ABOUT THIS TASK => Make an exact copy of the entries below and leave any picture out of it.
━━ INPUT DATA
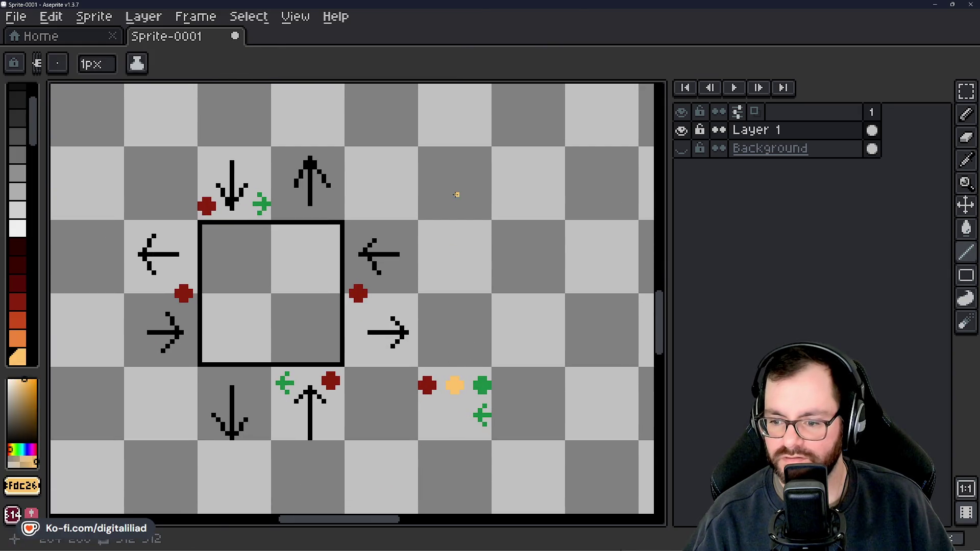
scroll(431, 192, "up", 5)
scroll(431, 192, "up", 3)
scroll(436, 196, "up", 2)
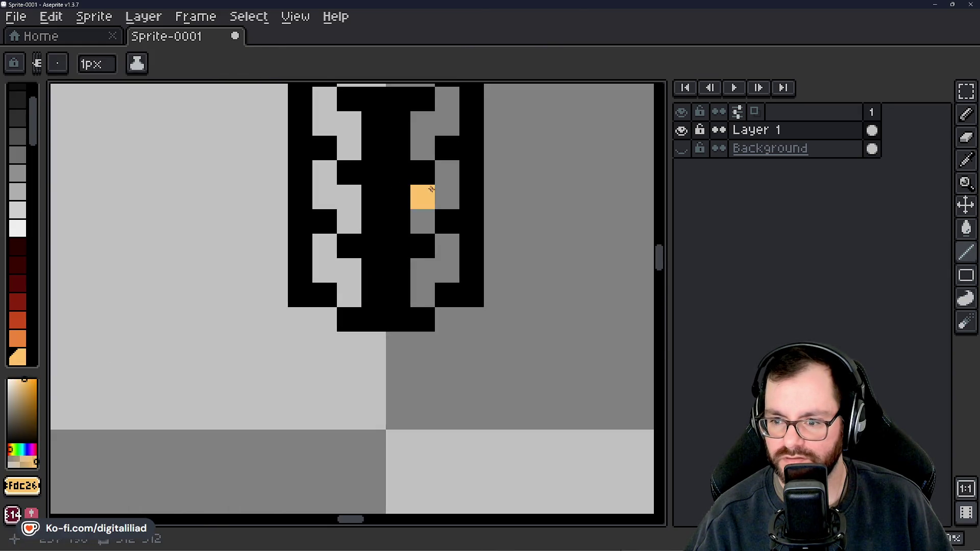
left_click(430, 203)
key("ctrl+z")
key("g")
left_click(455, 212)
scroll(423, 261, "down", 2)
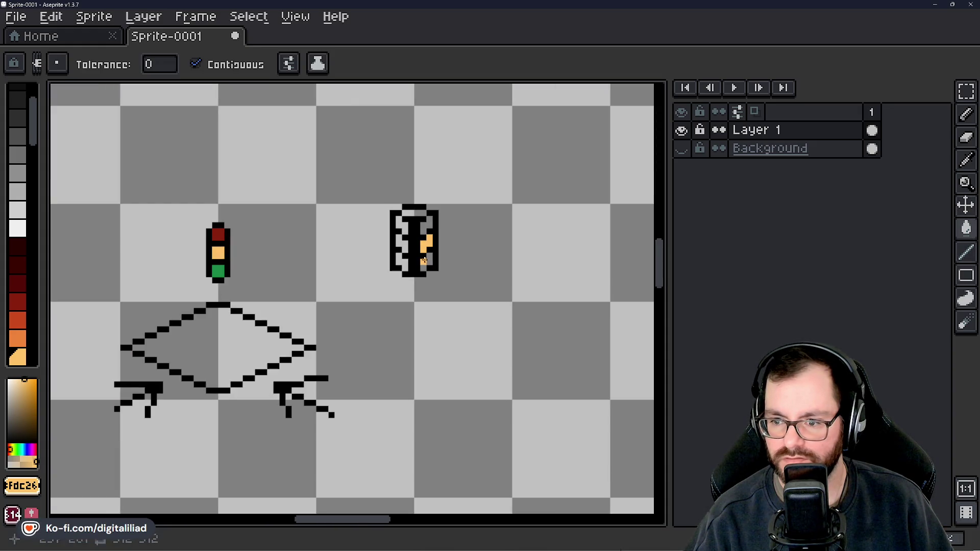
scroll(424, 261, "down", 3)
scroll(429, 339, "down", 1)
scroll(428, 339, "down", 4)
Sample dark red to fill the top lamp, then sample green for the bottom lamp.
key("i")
━━━━
WORKED SOLUTION =>
scroll(431, 192, "up", 5)
scroll(431, 192, "up", 3)
scroll(436, 196, "up", 2)
left_click(430, 203)
key("ctrl+z")
key("g")
left_click(455, 212)
scroll(423, 261, "down", 2)
scroll(424, 261, "down", 3)
scroll(429, 339, "down", 1)
scroll(428, 339, "down", 4)
Sample dark red to fill the top lamp, then sample green for the bottom lamp.
key("i")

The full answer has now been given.